QUESTIONS TO ANSWER >>
a - In the text on PipelineGridSearchCV, in what order is the grid search performed?
b - Take the text on optimizing GridSearchCV with Pipeline further, starting after its last sentence.

TEXT EXCERPT >>
· · ·

An optimized usage case of scikit-learn's GridSearchCV
and Pipeline
that
avoids unnecessary calls to fit()/transform()
by doing grid search in
depth first search (DFS) order.
Running GridSearchCV on a Pipeline classifier will cause a full pipeline computation for each set of parameters, despite some parameters being the same as before, causing unnecessary calls to fit/transform.
Doing 5-fold CV using GridSearchCV
on a Pipeline will
cause prod(param_counts)*pipe_length*5+pipe_length
calls to fit()
,
where prod(param_counts)
is the product of the number of grid search
parameters for each part of the pipeline, and pipe_length
is the
length of the pipeline.
PipelineGridSearchCV
, on the other hand, requires only the optimal
(nverts-1)*5+pipe_length
calls to fit()
,
where nverts
is the number of vertices in the pipeline parameter call
tree.

· · ·

MATERIAL PROVIDED >>

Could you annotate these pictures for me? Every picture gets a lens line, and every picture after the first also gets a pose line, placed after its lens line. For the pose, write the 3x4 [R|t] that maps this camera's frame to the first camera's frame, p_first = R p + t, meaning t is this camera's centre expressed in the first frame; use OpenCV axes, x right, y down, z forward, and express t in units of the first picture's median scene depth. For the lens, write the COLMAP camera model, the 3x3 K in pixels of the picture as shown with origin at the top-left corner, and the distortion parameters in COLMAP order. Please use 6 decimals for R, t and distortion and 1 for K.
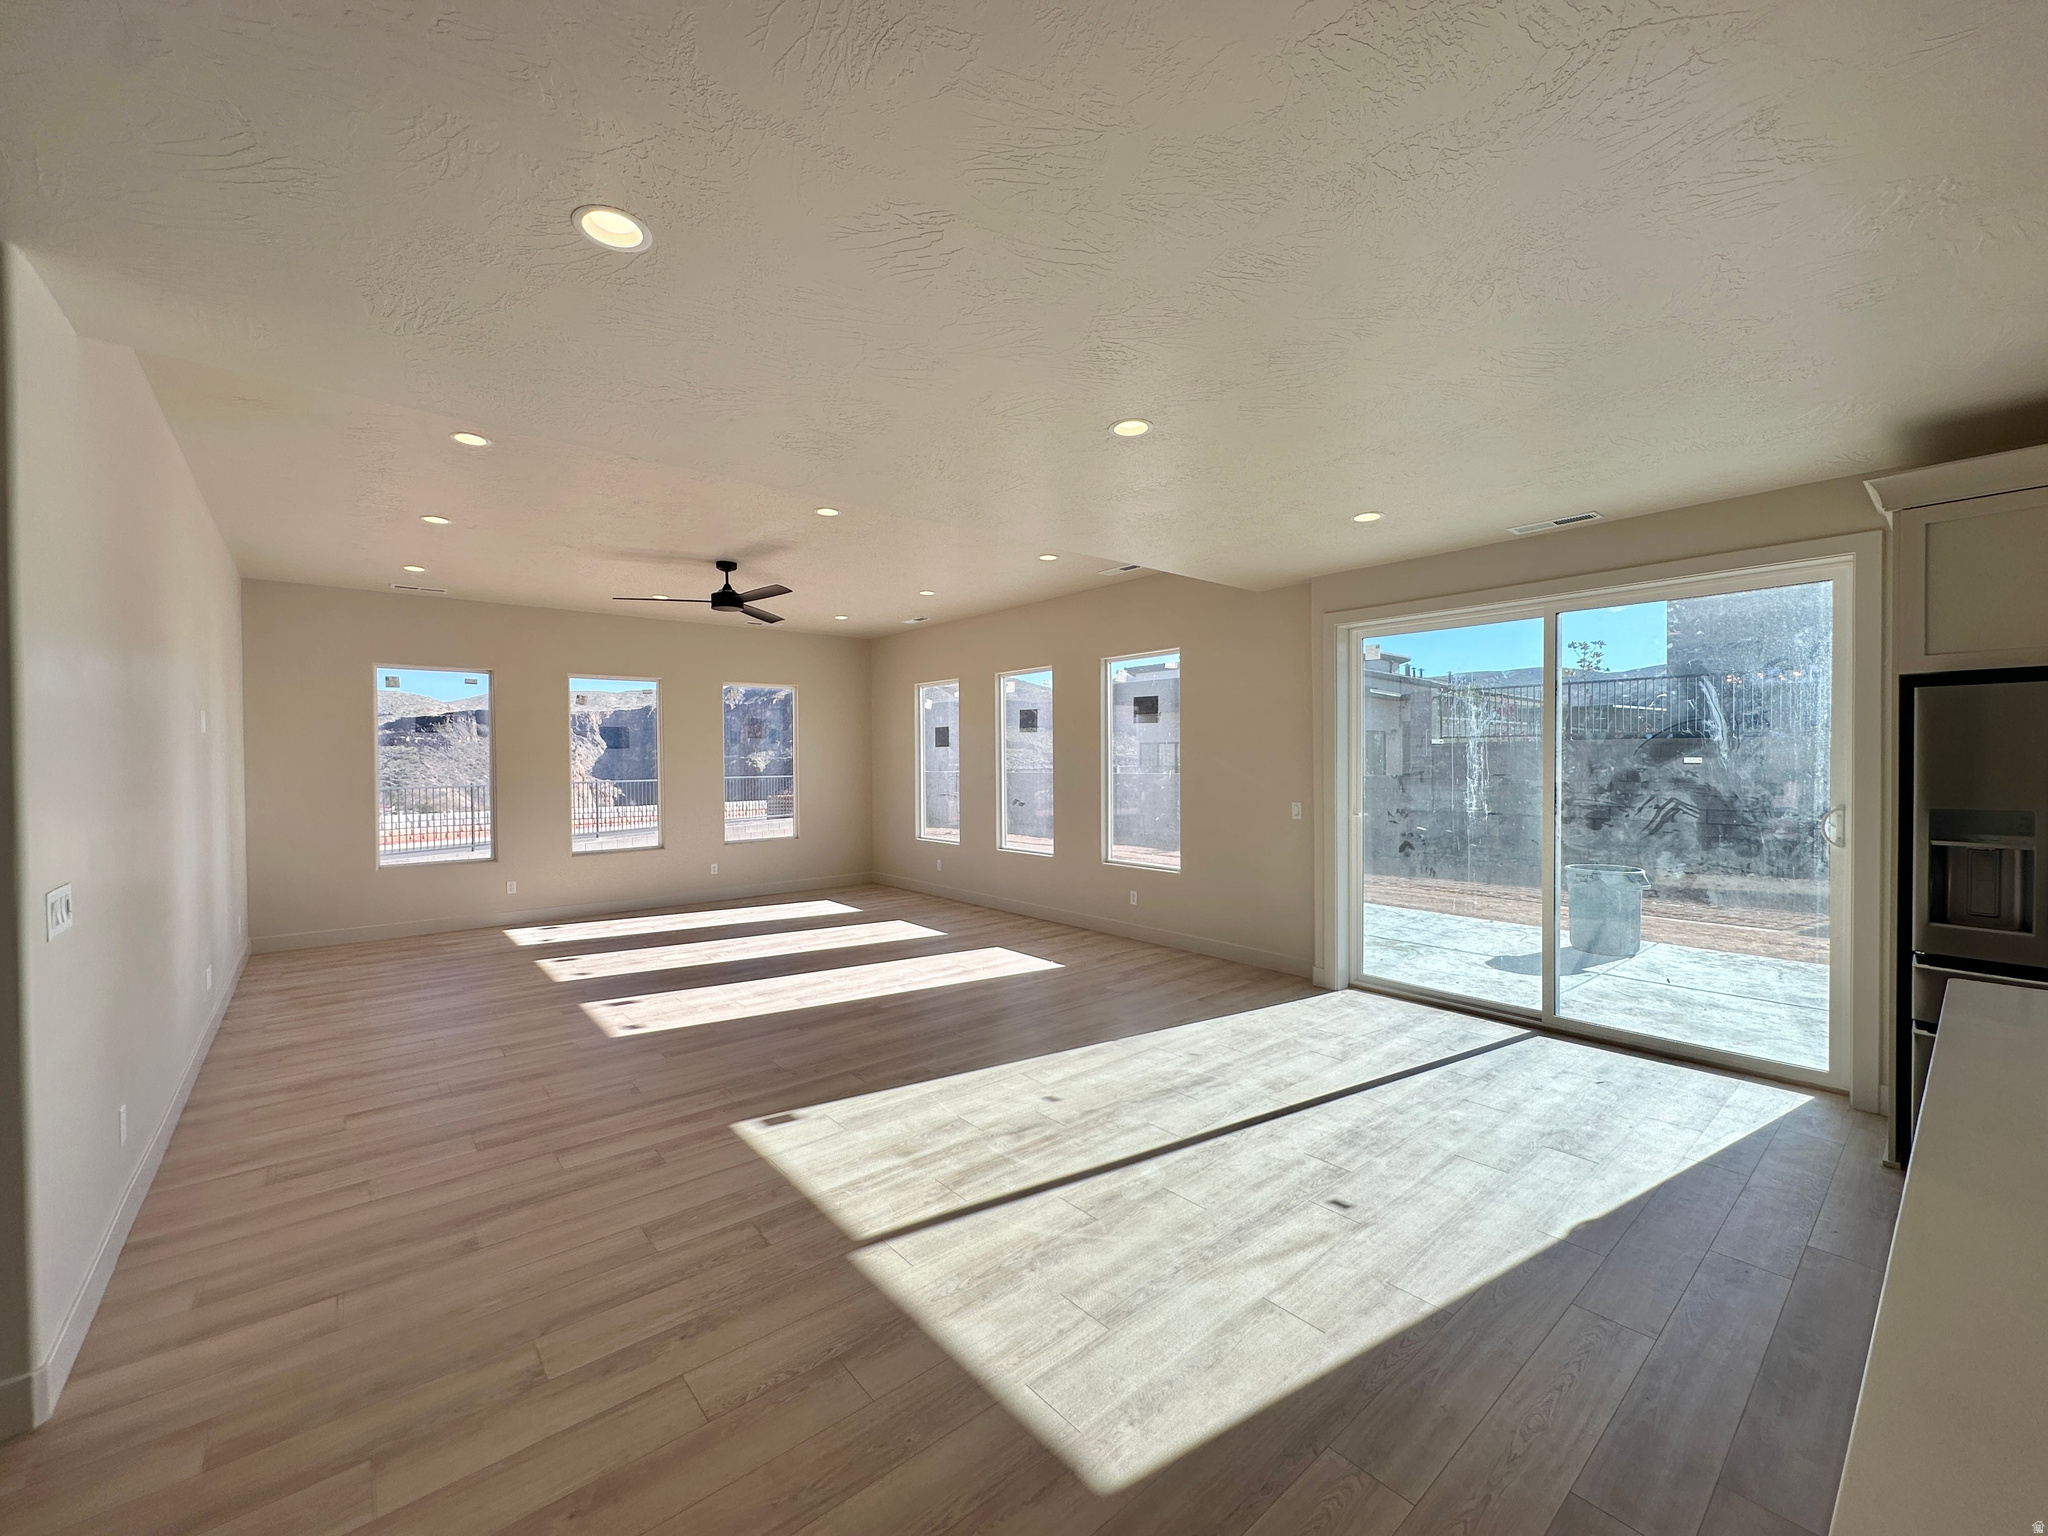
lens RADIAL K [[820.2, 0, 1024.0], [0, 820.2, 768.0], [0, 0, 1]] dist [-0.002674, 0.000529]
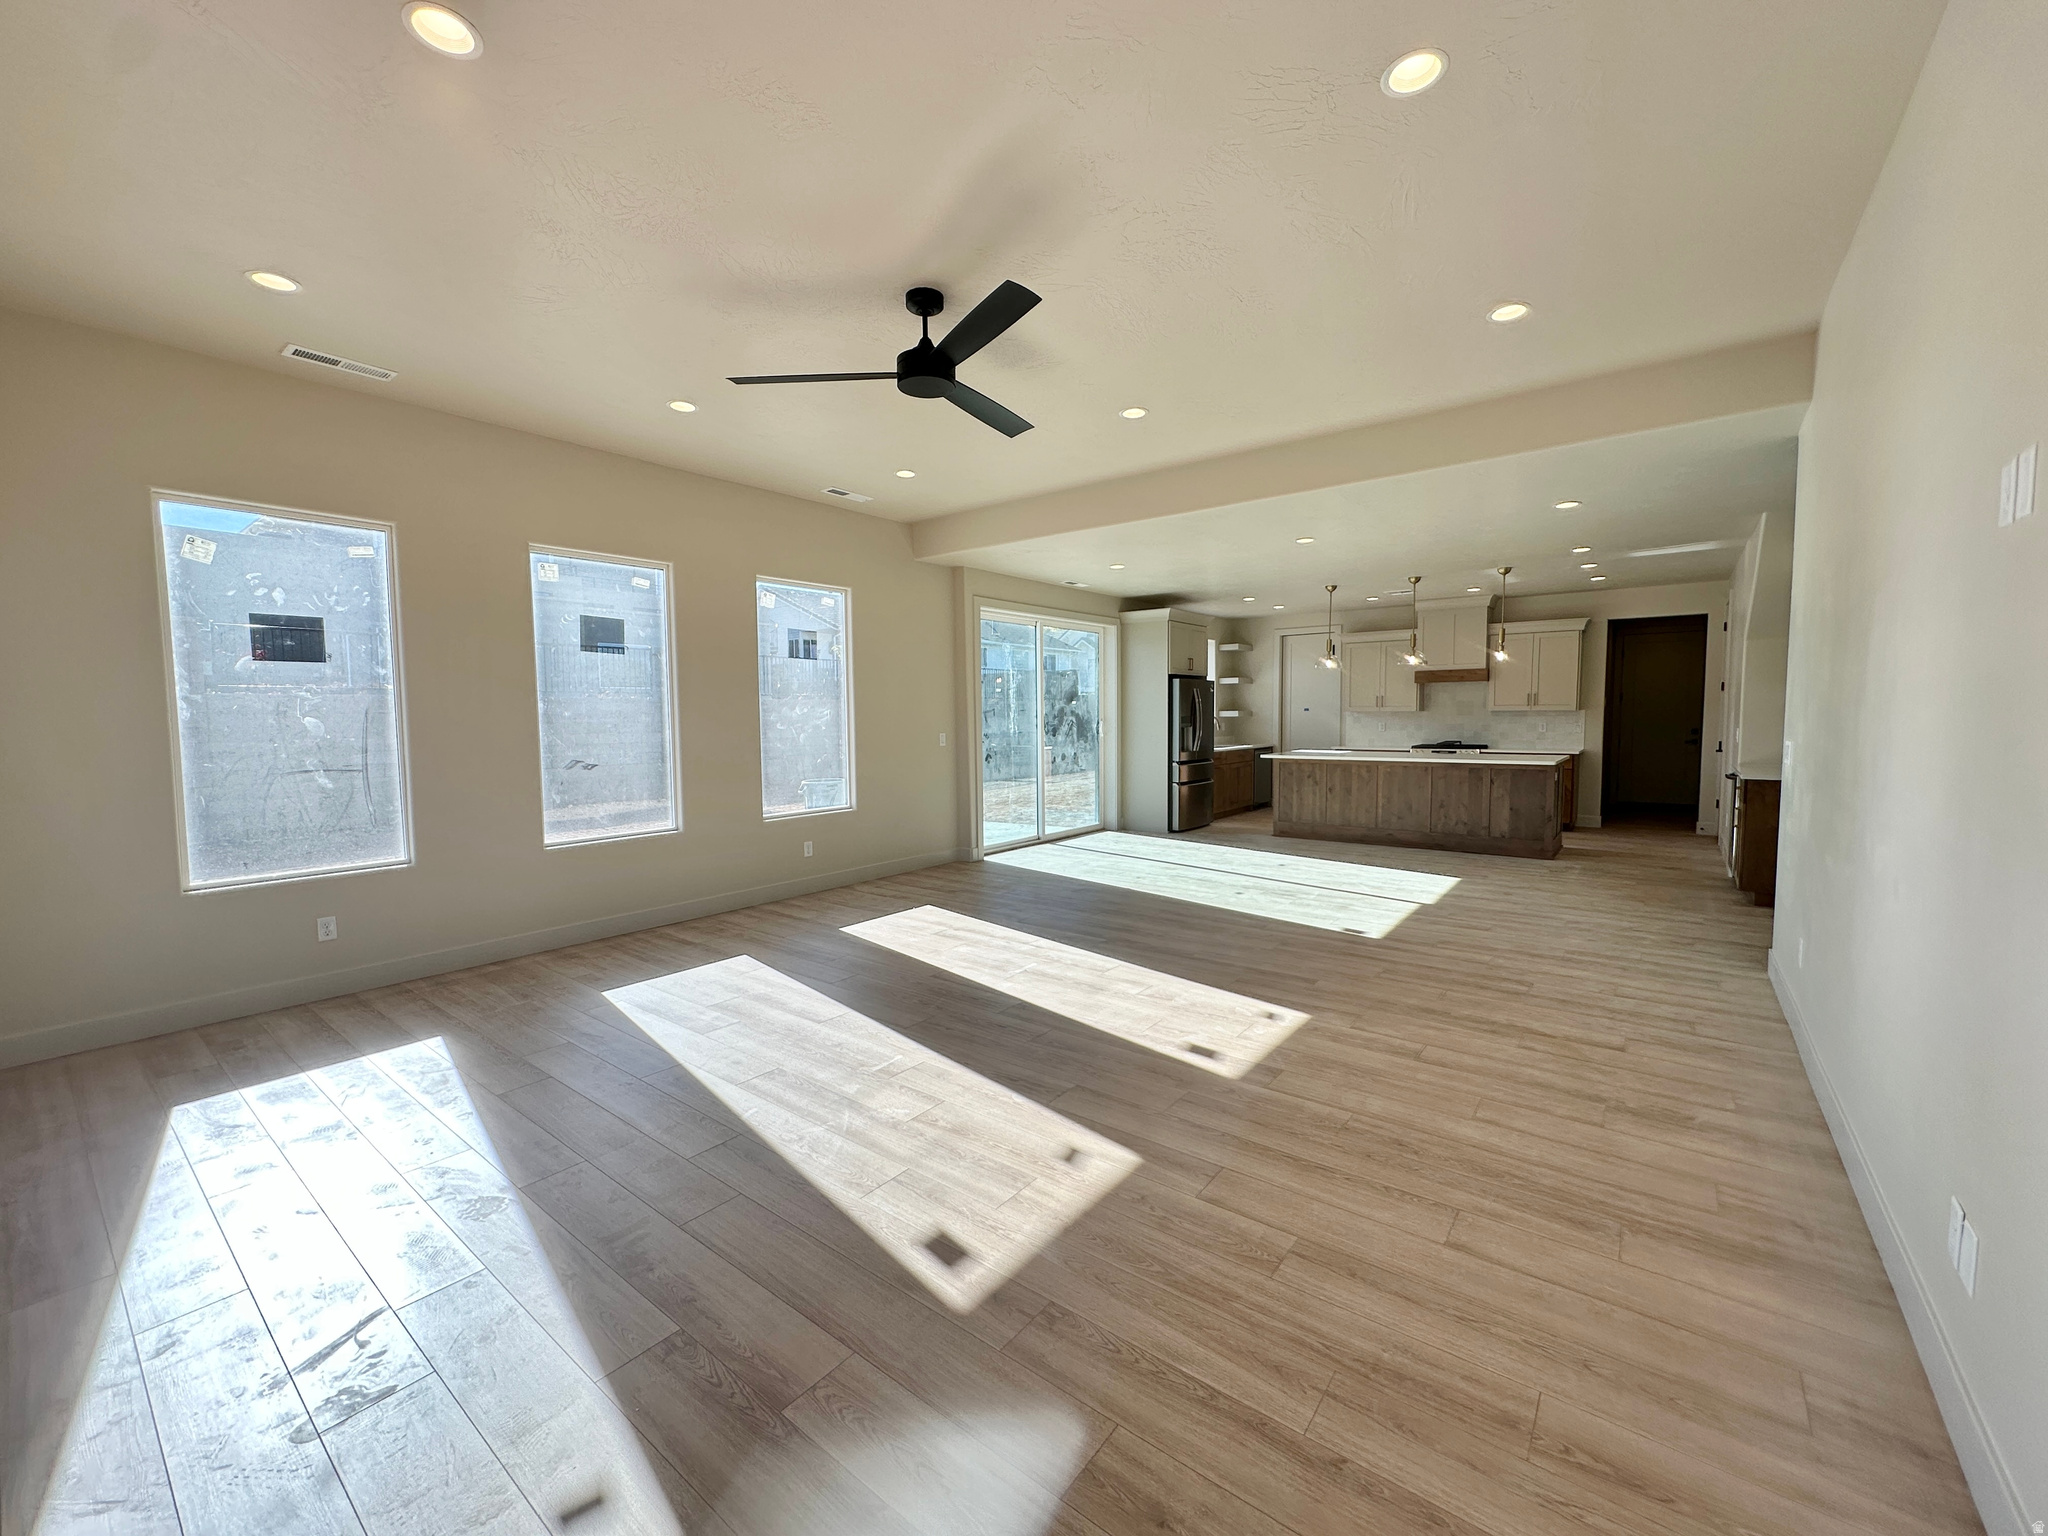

· · ·

RESPONSES TO THE EXERCISE >>
a - Depth first search (DFS) order.

b -
The idea is that the doing grid search on a pipeline estimator forms a directed tree of computation, where each grid search parameter causes the tree to split into a new subtree.
As an example, consider the following pipeline and grid search parameters:
pipe = Pipeline([
('pca', PCA()),
('norm', Normalizer()),
('svm', SVC())
])
cv_params = {
'pca__n_components': [100,200],
'norm__norm': ['l2'],
'svm__C': [1,10,100],
}
model = PipelineGridSearchCV(pipe, cv_params)
We have 2*1*3 = 6
parameter combinations to evaluate using grid search.
Doing grid search on this pipeline will result in the following grid search tree.
Each pass from the root to a leaf corresponds to one specific selection of parameters for
the estimators in the pipeline.
We can see that calling model.fit()
from the root of the tree for each set of parameters is unnecessary;
it is sufficient to call it from nodes in depth first search (DFS) order if the parameters are updated in that order as well.
For example, if we have previously called fit()
from the root with the parameters {'pca__n_components': 100, 'norm__norm': 'l2', 'svm__C': 100}
and then want to try the parameters {'pca__n_components': 100, 'norm__norm': 'l2', 'svm__C': 10}
, then we only need to restart the pipeline
computation from the SVM step; only the svm__C
parameter has changed.
While GridSearchCV
will call fit()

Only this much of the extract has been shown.